Hip Circles
Hip Circles is a dynamic exercise that helps warm up the hips, release tension and improve mobility in the hip joints. This exercise is ideal as a pre-workout warm-up or as part of a daily mobility routine for those who sit a lot or want increased flexibility in the lower body.
How to do Hip Circles correctly
Here's a step-by-step guide to properly performing Hip Circles :
- Stand with your feet hip-width apart and knees slightly bent.
- Place your hands on your hips for support and slowly begin to make circular movements with your hips as if you were drawing a circle.
- Move your hips in a large circle, first clockwise and then counterclockwise.
- Keep your upper body stable and focus on moving your hips. Perform 8-10 circles in each direction.
Typical mistakes of Hip Circles
To avoid injury and ensure that the exercise is as effective as possible, be aware of the following mistakes:
- For fast movements : Make slow and controlled circular movements to activate the muscles and protect the hip joints.
- Excessive lumbar flexion : Keep the core tight and the back straight to avoid unnecessary strain on the lower back.

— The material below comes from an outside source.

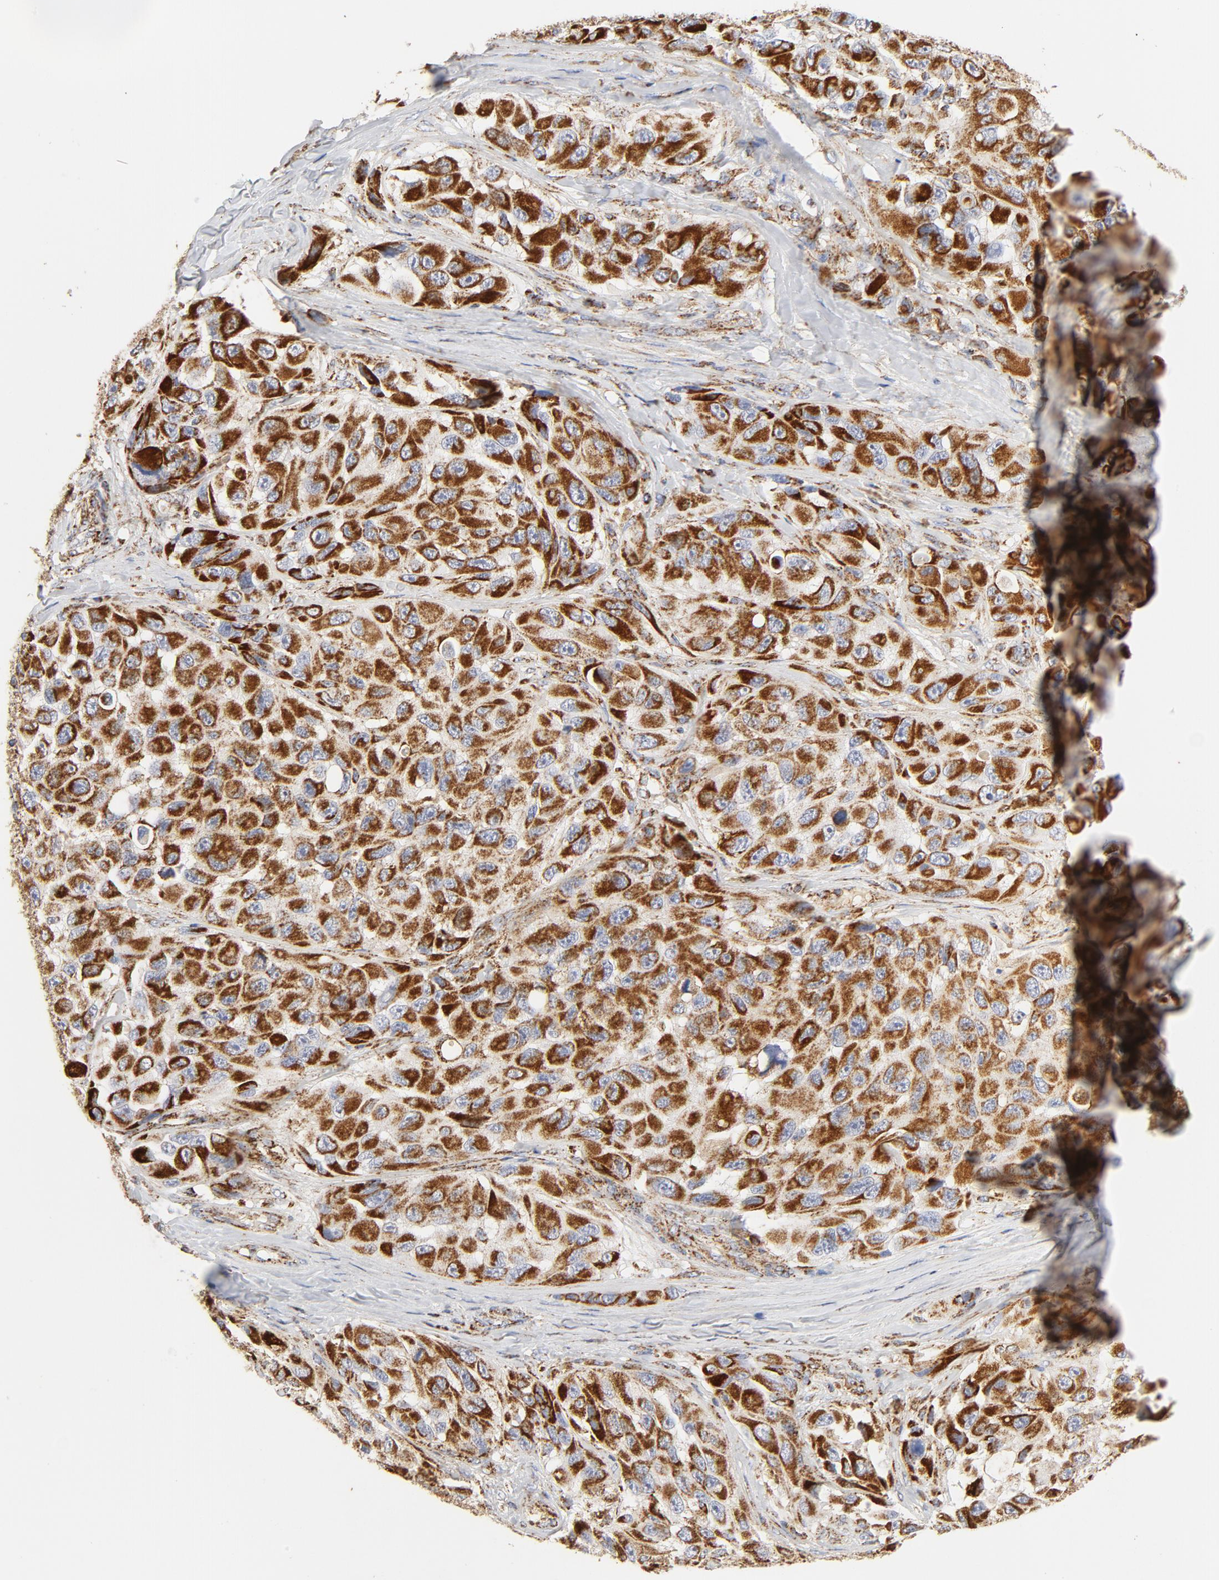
{"staining": {"intensity": "strong", "quantity": ">75%", "location": "cytoplasmic/membranous"}, "tissue": "melanoma", "cell_type": "Tumor cells", "image_type": "cancer", "snomed": [{"axis": "morphology", "description": "Malignant melanoma, NOS"}, {"axis": "topography", "description": "Skin"}], "caption": "Malignant melanoma stained with a protein marker exhibits strong staining in tumor cells.", "gene": "PCNX4", "patient": {"sex": "female", "age": 73}}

- Limited range of motion : Try making big, round circles with your hips to maximize the stretch and mobility.
Variations and Adjustments for Hip Circles
Depending on your level and comfort, try these variations of Hip Circles :
- Lying hip circles : Lie on your back with your knees bent and your feet flat on the floor. Make circular movements with your knees together for a gentle version of the exercise.

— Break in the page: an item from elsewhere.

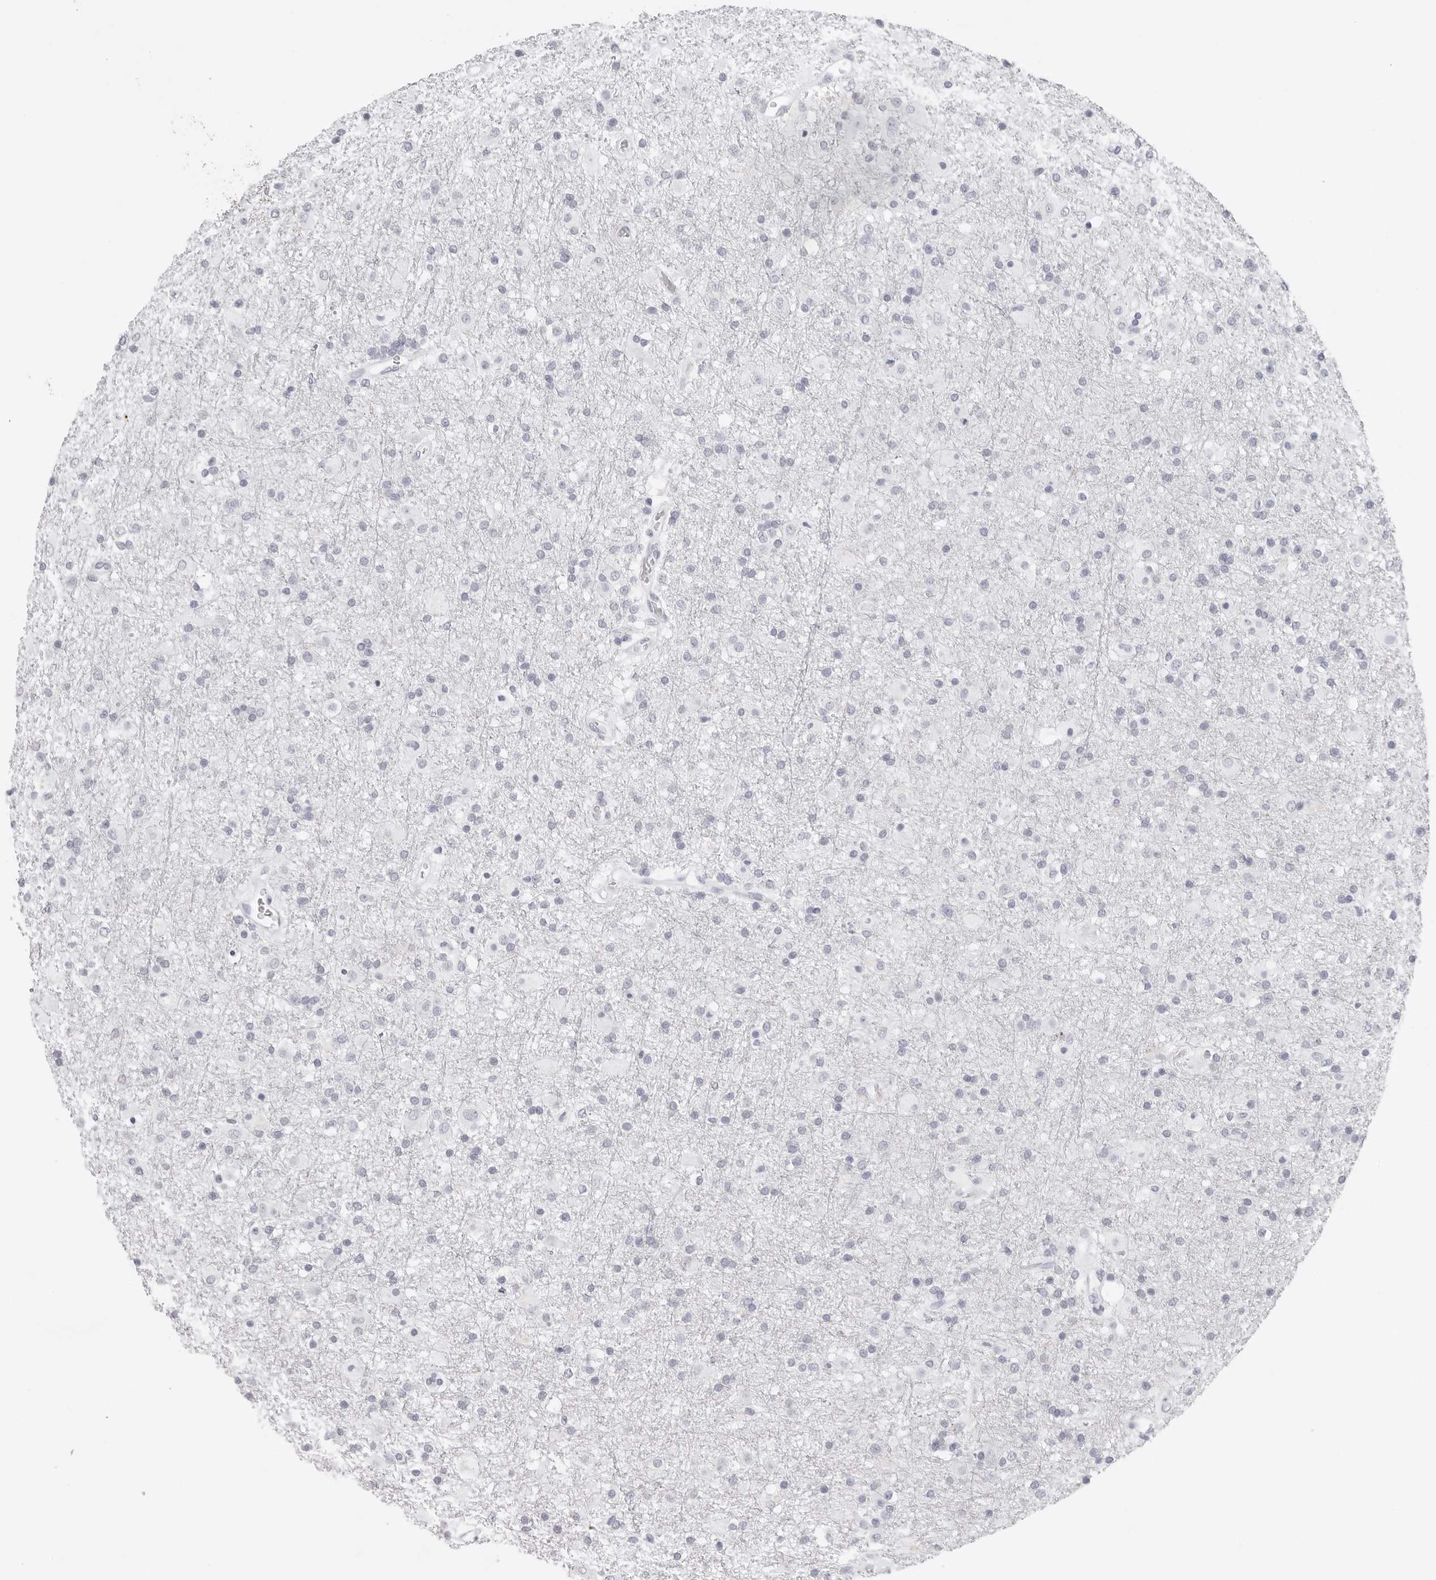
{"staining": {"intensity": "negative", "quantity": "none", "location": "none"}, "tissue": "glioma", "cell_type": "Tumor cells", "image_type": "cancer", "snomed": [{"axis": "morphology", "description": "Glioma, malignant, Low grade"}, {"axis": "topography", "description": "Brain"}], "caption": "An immunohistochemistry image of glioma is shown. There is no staining in tumor cells of glioma. Brightfield microscopy of IHC stained with DAB (brown) and hematoxylin (blue), captured at high magnification.", "gene": "CST5", "patient": {"sex": "male", "age": 65}}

- Single leg hip circles : Lift one leg and make circles in the air. This isolates the movement and helps strengthen the hip joints.

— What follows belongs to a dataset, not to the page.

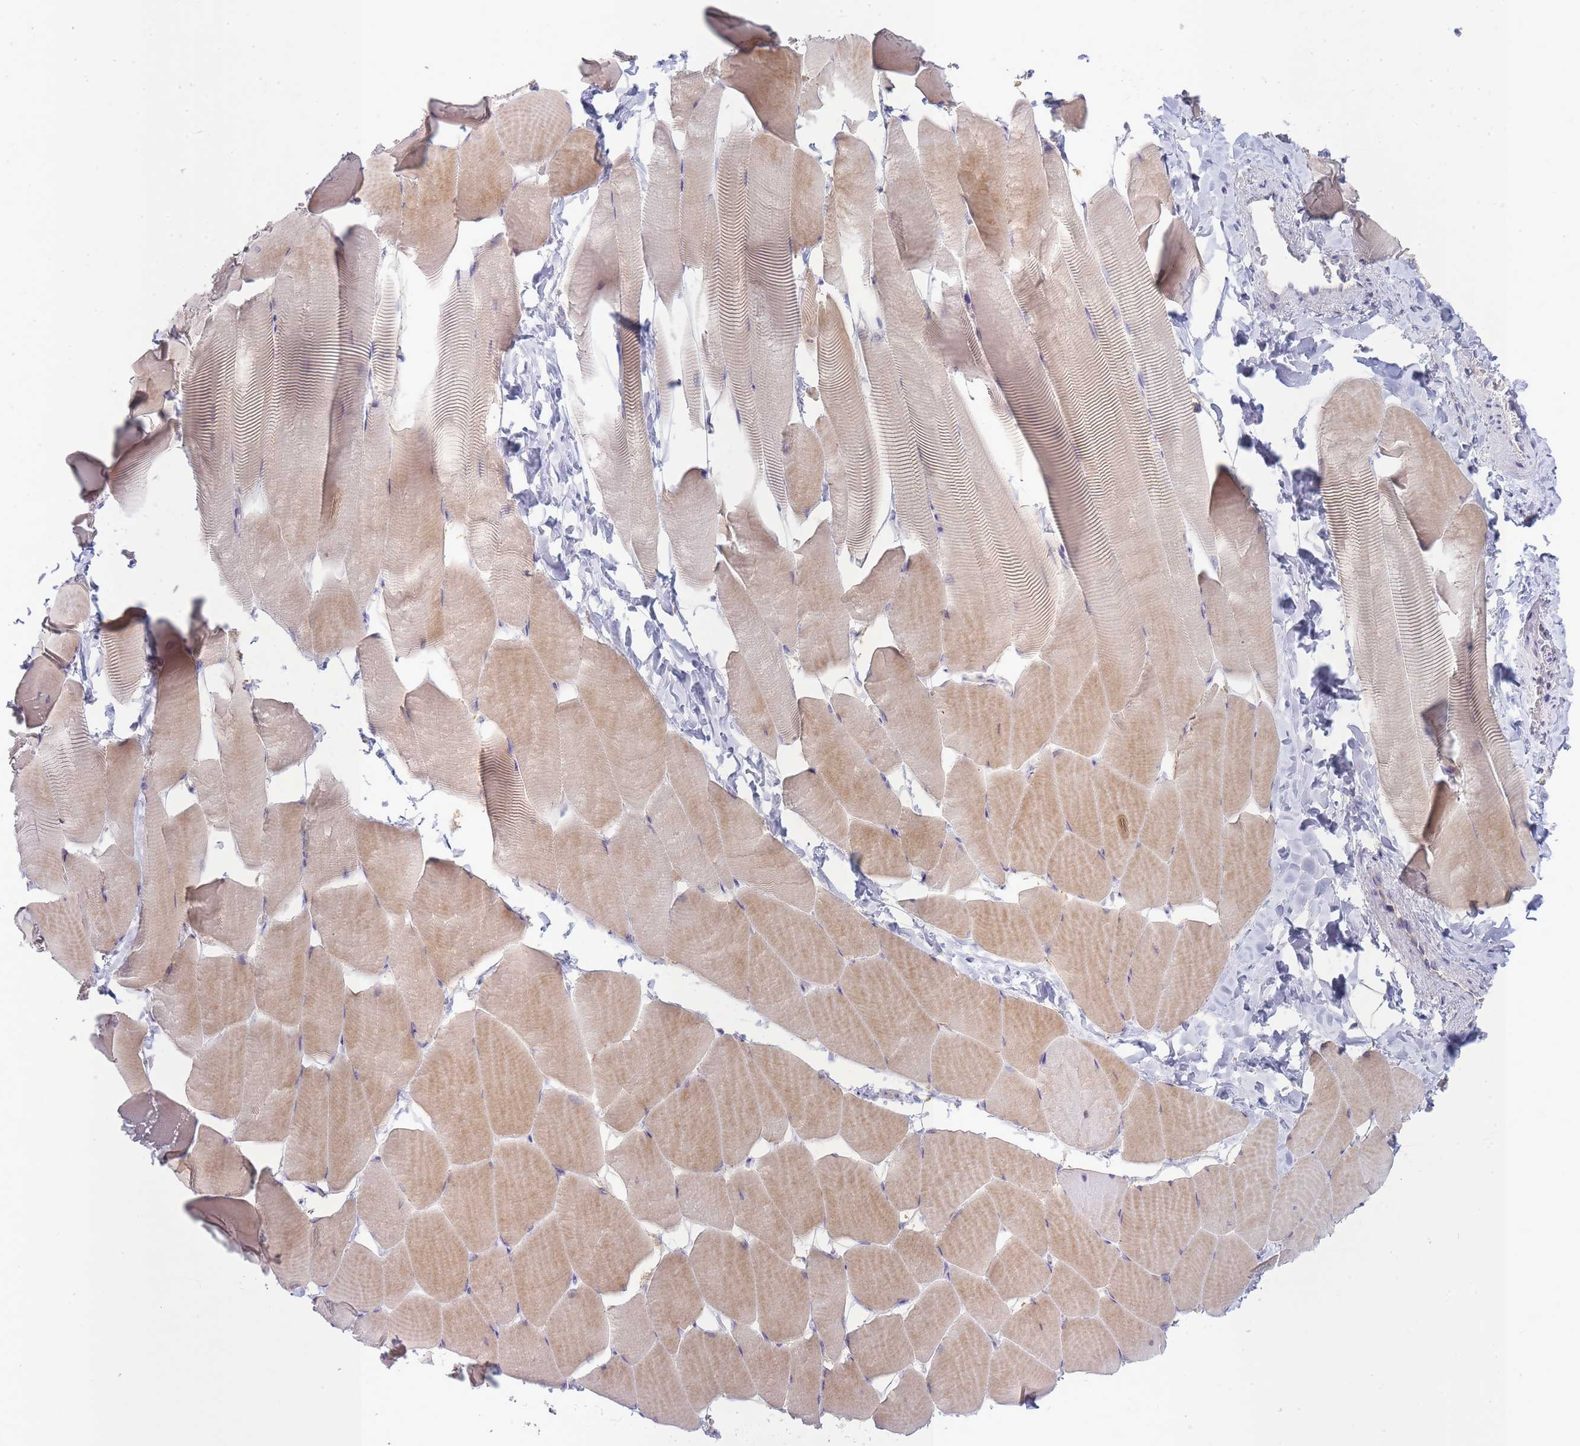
{"staining": {"intensity": "weak", "quantity": "25%-75%", "location": "cytoplasmic/membranous"}, "tissue": "skeletal muscle", "cell_type": "Myocytes", "image_type": "normal", "snomed": [{"axis": "morphology", "description": "Normal tissue, NOS"}, {"axis": "topography", "description": "Skeletal muscle"}], "caption": "Protein analysis of benign skeletal muscle shows weak cytoplasmic/membranous expression in about 25%-75% of myocytes.", "gene": "OR5L1", "patient": {"sex": "male", "age": 25}}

Rehearsals and recommendations
Perform 8-10 circles in each direction and repeat 2-3 times. The exercise can be performed as part of your warm-up or daily to improve hip mobility and flexibility.
Breathing during the exercise
Remember to breathe calmly throughout the exercise. Take a deep breath as you start the movement and exhale slowly as you make the circle. This helps you keep the core engaged and the movements controlled.